**Work request**:
Locate each line in the data below that contains the string "volume" and copy every such line in full.

**Material for this task**:
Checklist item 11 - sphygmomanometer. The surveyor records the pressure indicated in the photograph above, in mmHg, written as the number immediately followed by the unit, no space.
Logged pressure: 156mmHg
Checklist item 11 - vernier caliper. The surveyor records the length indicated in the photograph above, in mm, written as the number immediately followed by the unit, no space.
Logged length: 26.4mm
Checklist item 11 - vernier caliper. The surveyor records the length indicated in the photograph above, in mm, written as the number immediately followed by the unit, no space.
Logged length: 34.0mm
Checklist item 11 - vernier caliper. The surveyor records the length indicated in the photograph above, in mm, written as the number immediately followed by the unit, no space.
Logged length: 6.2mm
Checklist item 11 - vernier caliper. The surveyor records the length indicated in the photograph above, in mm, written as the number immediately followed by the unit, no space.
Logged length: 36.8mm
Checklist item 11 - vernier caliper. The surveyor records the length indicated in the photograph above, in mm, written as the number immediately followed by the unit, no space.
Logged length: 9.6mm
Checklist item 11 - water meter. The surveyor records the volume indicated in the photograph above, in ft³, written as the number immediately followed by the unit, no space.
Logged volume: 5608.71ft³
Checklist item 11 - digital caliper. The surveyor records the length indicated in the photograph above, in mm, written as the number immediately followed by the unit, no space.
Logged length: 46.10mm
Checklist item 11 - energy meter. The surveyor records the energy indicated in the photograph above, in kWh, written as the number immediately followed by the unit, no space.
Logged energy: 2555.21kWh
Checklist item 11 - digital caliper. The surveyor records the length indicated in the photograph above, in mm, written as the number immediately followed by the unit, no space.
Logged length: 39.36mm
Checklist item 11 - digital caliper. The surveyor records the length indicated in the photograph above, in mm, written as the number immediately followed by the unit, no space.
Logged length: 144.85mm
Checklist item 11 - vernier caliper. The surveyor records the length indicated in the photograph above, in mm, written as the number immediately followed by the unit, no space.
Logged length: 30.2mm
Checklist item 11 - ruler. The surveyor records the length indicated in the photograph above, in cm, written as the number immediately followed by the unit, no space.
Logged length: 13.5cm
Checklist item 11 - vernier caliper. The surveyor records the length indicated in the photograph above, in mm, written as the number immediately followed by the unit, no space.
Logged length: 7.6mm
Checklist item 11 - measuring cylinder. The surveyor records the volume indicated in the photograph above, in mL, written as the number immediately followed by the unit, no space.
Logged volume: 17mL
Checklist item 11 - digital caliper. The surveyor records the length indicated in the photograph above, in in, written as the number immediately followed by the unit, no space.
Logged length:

**Exercise answer**:
Checklist item 11 - water meter. The surveyor records the volume indicated in the photograph above, in ft³, written as the number immediately followed by the unit, no space.
Logged volume: 5608.71ft³
Checklist item 11 - measuring cylinder. The surveyor records the volume indicated in the photograph above, in mL, written as the number immediately followed by the unit, no space.
Logged volume: 17mL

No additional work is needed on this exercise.